Künstler, die man auf dem Radar haben sollte

Hozier hat den Schritt vom Background-Gesang im Gospelchor in den Vordergrund als Solokünstler geschafft. Das war aber nur der Anfang.

Hoziers Karriere beginnt in einem irischen Gospel-Chor. „Take Me To Church“ ist aber eher kirchenkritisch. Liebe ist Liebe, Sex ist Sex und Menschen sind Menschen, da sollte keine Organisation auch nur irgendwas dran zu rütteln haben.

Und diese Message überbringt er mit seiner markanten Stimme, der man die Einflüsse aus dem Chor-Gesang noch deutlich anhören kann. Damit schafft er den Durchbruch.



Die Einflüsse seiner Musik sagt, liegen in den Wurzeln afro-amerikanischer Musik, Soul, Gospel und Blues. Aber auch irische Singer-Songwriter und Folk-Musiker beeindrucken ihn.

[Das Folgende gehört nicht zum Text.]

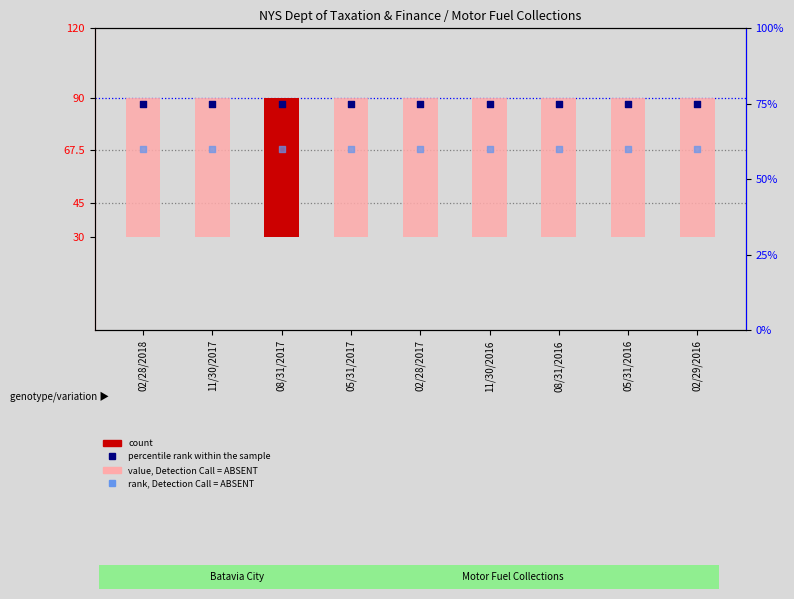

At which category is the sum across all series the highest?

02/28/2018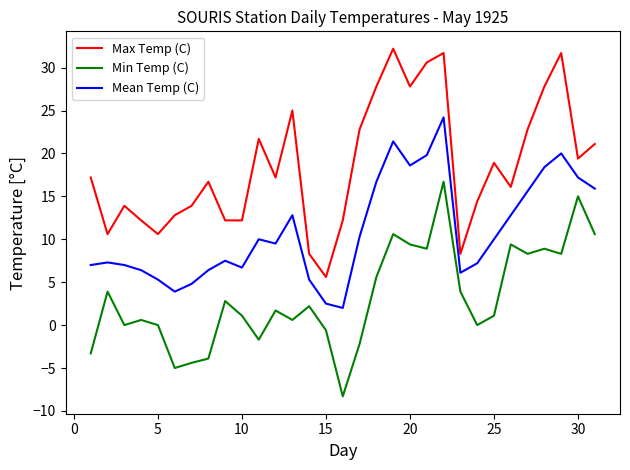

Which series has the largest total across all categories?

Max Temp (C)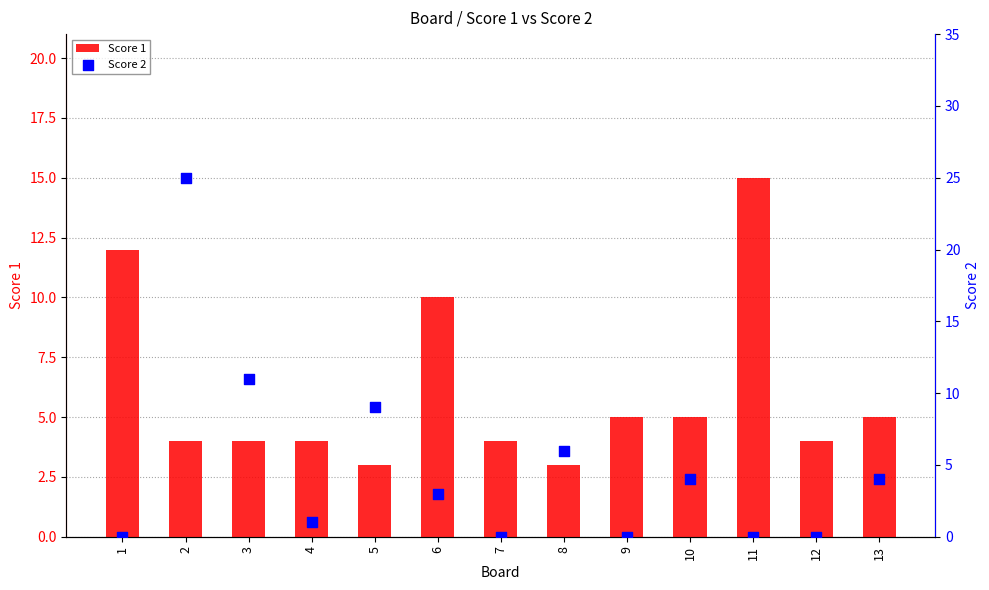

Which series has the largest Y range (max minus min)?

Score 2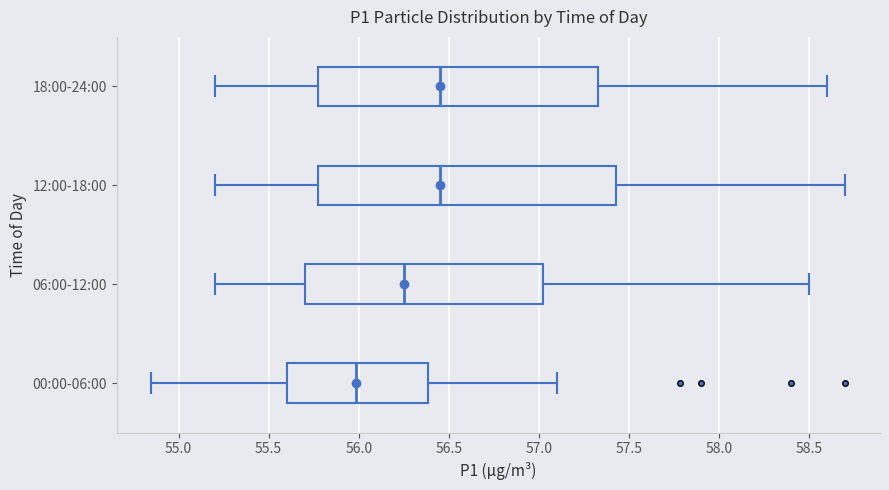

Reading bottom to top, read every box against the x-axis: the position of its median line, the range the box covers, and the ends of its whiskers. The values are not printed on the chart, so give them approximately, as read against the axis.

00:00-06:00: median 56.00, box 55.60 to 56.40, whiskers 54.85 to 57.10
06:00-12:00: median 56.25, box 55.70 to 57.05, whiskers 55.20 to 58.50
12:00-18:00: median 56.45, box 55.80 to 57.45, whiskers 55.20 to 58.70
18:00-24:00: median 56.45, box 55.80 to 57.35, whiskers 55.20 to 58.60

Die Vermischung all dieser Einflüsse zu einer Art neuem Genre hört man besonders in einem seiner neuesten Tracks, dem „Work Song“:



Hozier könnte bald vor einer ganz großen Karriere stehen. Dabei war die bisher eher ein kleines Familienunternehmen. Die ersten Schritte unternimmt er mit dem Papa, einem erfolgreicher Dubliner Blues-Musiker. Er studiert Musik, bricht aber das College nach gerade mal einem halben Jahr ab. Seine Mutter, eine bekannte irische Künstlerin, schenkt ihm zwei ihrer Kunstwerke als Cover für seine ersten beiden EPs.

Hozier verlässt den Gospel-Chor und wechselt vom Background in den Vordergrund. Er beginnt seine Solo-Karriere und veröffentlicht unter anderem diesen Song:



Damit schafft er es dann in den Soundtrack des Films „Wish I Was Here“ von und mit Zach Braff, neben Künstlern wie Cat Power, Coldplay und Bon Iver. Und das kann ein Indikator sein. Denn Braffs letzter Soundtrack zu "Garden State" featurte unter anderem einen Song namens "New Slang" einer bis dahin relativ unbekannten Indie-Band namens The Shins.

Gerade kommt er von seiner ersten Headline-Tour durch die USA und wird in den nächsten Wochen auf ganz vielen Festivals in ganz Europa zu sehen sein. Im Mai war er bereits auf dem Maifeld Derby und fesselte dort das Publikum.

Mit gerade mal 24 könnte Hozier vor einer ganz großen Karriere stehen. Seine Fangemeinde im Internet wächst stetig, seine Shows werden größer und im Hebst kommt sein Debütalbum. Das wird, wegen der melancholischen, ruhigen Grundstimmung seiner Songs, und seinen nachdenklichen Lyriks eines DER Alben des Herbstes.

Und deswegen solltet ihr Hozier unbedingt auf eurem Radar haben.